AGAIN AGAIN
CLARK MCLEAN GRAHAM & ROSS NORMANDIN
November 19tH - December 19th
reception: November 21st, 6-9pm
Again Again is the first installment of a two-part exhibition focused on subtle, persistent revolt. Through the implementation of pale, muted, and pastel colors the artists reference the mundane aesthetic commonly associated with necktie collections, tupperware parties, office climate or holiday decorations. These interdisciplinary works feel familiar and reveal an underhanded, yet delightful rebellion upon continued investigation. By splitting the exhibition into two parts, curators Corey Oberlander and Lindsey Stapleton are able to explore two separate manifestations: the mental and the physical rejection of domestic urbanity.
A two-person exhibition with Ross Normandin and Clark Mclean Graham, Again Again focuses on the mental and subconscious day-to-day dissatisfaction. Moving through personal achievement, memory and experience, the work will be hung tightly together, forcing the viewer to experiences the full collections oF work at once, or not at all. Pleasing but uncomfortable, the works here will not allow the viewer to feel complacent, and instead illicit surprising emotions despite muted pastel colors and soft installation techniques.
High and low chroma; side-by-side and vis-à-vis, the installation of Again Again will focus on a repetition, subtle deviation and persistent effort. In dialogue independently and cohesively, both artists reject the fully mundane - choosing instead to highlight and examine tiny moments of common experience, failure and triumph.
CLARK MCLEAN GRAHAM
Clark Mclean Graham works primarily as a collagist, fabricating physical and digital montages in an attempt to create modern day relics with nods to American pop culture and consumerism. His current body of work draws heavily from Freud’s idea of “repetiition compulsion”. Revisiting imagery he was involuntarily subjected to as a child, Graham creates time based minimalist video collages utilizing mundane, easily forgettable moments to create a subjective, and subversive world that feels familiar and safe. On the surface these pieces serve as time based wall decor or video vignettes that are suited to the average attention span of the MTV generation.
ROSS NORMANDIN
The July Paintings were made throughout the month of October. They are exact in length, width and depth with varying appendages. They consume the hue of the wall that supports them. A roll cage sits opposite from the July paintings. Cage is a series of metal bars designed to be installed in a vehicle as a safety mechanism; often times for auto racing. This is a background.

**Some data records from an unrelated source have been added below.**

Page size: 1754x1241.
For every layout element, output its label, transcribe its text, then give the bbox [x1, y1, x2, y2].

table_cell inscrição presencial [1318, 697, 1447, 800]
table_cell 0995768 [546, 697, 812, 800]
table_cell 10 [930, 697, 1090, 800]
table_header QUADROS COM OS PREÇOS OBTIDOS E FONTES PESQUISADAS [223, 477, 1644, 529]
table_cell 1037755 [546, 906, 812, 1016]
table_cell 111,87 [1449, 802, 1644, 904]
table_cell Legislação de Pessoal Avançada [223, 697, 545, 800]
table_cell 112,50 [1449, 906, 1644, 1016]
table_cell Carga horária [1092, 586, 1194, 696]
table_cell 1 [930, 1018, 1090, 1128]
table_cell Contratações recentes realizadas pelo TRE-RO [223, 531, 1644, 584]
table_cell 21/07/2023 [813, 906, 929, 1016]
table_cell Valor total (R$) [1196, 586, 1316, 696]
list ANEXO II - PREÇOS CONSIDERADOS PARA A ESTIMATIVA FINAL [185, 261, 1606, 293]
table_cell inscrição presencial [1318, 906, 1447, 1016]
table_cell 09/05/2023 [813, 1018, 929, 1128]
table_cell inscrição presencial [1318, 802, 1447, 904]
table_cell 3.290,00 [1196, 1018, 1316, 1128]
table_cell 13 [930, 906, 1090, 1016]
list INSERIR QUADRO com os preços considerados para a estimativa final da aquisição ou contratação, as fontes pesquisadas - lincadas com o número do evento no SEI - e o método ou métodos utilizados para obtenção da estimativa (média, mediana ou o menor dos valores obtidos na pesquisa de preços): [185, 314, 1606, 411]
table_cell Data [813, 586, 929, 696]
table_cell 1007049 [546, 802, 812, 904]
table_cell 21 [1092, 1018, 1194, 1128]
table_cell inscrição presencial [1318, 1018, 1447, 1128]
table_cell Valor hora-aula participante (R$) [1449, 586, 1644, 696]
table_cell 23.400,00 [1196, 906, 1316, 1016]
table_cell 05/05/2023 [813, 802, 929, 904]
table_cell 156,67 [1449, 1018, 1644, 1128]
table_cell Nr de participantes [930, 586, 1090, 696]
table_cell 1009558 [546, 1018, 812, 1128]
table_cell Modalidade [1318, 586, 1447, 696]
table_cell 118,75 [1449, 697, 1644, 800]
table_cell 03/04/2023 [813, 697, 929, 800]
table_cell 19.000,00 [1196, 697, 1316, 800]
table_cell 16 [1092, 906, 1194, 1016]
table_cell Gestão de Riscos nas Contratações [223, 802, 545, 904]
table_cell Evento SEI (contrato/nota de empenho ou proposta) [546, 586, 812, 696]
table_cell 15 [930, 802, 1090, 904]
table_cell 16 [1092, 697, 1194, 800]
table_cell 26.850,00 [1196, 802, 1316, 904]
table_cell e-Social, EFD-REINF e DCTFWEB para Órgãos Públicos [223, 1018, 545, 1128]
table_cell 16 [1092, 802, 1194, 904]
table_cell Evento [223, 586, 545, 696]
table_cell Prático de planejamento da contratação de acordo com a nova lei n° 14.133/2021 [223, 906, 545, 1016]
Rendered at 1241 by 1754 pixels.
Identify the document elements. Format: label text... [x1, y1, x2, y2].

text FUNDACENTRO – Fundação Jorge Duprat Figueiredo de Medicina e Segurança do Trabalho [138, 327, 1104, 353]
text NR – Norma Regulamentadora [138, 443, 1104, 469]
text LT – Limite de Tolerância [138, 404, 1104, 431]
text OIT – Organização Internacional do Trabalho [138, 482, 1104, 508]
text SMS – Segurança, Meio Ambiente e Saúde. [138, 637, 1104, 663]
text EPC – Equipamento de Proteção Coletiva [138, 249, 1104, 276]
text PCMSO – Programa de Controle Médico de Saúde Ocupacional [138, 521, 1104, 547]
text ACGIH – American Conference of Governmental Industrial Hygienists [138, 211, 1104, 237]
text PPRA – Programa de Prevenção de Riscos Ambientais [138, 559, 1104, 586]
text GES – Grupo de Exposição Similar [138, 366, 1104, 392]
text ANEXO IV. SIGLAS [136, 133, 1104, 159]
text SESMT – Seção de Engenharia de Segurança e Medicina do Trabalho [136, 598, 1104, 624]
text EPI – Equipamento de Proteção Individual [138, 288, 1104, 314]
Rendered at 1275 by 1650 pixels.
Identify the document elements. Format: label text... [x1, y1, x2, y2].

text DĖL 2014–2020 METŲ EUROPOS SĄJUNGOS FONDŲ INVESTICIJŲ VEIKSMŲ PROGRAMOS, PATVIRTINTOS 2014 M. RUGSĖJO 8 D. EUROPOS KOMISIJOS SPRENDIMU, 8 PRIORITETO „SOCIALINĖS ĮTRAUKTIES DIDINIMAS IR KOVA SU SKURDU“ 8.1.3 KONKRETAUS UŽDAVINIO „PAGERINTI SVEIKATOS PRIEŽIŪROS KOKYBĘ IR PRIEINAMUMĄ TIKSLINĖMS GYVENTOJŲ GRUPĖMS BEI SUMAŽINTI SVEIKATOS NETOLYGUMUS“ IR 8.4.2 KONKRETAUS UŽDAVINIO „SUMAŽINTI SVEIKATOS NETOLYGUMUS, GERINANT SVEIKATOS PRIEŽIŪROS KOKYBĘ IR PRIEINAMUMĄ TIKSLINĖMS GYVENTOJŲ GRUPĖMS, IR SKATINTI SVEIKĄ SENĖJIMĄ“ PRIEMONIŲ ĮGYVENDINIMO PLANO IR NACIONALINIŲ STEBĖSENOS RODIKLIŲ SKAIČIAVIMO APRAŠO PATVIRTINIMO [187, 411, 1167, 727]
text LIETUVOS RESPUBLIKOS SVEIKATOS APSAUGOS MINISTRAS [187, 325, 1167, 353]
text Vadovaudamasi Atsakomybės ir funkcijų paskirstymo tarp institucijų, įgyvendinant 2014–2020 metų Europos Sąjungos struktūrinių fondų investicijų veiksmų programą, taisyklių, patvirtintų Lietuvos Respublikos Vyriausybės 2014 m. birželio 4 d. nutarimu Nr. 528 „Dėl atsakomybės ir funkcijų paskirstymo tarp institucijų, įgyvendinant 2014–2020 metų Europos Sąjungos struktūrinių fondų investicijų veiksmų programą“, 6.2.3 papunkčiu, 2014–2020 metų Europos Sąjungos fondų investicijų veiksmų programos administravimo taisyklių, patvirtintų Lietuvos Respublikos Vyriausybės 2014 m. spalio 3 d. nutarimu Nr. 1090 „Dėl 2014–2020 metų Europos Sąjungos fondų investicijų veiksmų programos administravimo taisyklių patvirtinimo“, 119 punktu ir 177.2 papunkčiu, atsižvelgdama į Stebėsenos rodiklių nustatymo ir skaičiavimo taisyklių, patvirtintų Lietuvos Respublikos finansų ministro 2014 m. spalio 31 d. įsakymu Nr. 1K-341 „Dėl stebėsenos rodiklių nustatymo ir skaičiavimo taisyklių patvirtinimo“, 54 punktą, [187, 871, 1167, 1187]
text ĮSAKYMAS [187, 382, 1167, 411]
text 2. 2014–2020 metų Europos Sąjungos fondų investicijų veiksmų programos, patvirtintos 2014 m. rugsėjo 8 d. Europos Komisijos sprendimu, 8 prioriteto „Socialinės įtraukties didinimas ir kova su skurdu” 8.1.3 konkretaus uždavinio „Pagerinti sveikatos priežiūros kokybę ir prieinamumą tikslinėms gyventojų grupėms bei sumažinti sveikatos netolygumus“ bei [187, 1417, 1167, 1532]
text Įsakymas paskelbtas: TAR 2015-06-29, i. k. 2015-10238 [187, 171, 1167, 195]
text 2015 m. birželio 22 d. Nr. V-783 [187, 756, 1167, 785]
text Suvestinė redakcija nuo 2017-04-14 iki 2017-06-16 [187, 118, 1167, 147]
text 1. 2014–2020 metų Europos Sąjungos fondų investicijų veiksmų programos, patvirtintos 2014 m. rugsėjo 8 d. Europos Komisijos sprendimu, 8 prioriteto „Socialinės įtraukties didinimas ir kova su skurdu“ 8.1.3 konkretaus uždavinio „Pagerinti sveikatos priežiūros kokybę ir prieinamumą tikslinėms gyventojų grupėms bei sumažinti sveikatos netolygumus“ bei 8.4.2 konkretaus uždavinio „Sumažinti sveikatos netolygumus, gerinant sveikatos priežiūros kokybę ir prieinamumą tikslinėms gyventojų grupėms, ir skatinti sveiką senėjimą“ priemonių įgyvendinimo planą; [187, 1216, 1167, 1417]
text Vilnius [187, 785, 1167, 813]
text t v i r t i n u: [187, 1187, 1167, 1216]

Internal and external; purging, laughing, praying; this pairing of new works is one of relationships. As much in opposition as they are in concert, the inherent material qualities lead towards states of levity and weight. Silicone knots embedded in translucent glass and a vacant welded skeleton share unspoken narratives. Free of skin and shell. July repeats. Cage is inert.
One foreground, short holidays, and the dog chases it's tail. It's built to win and built to crash.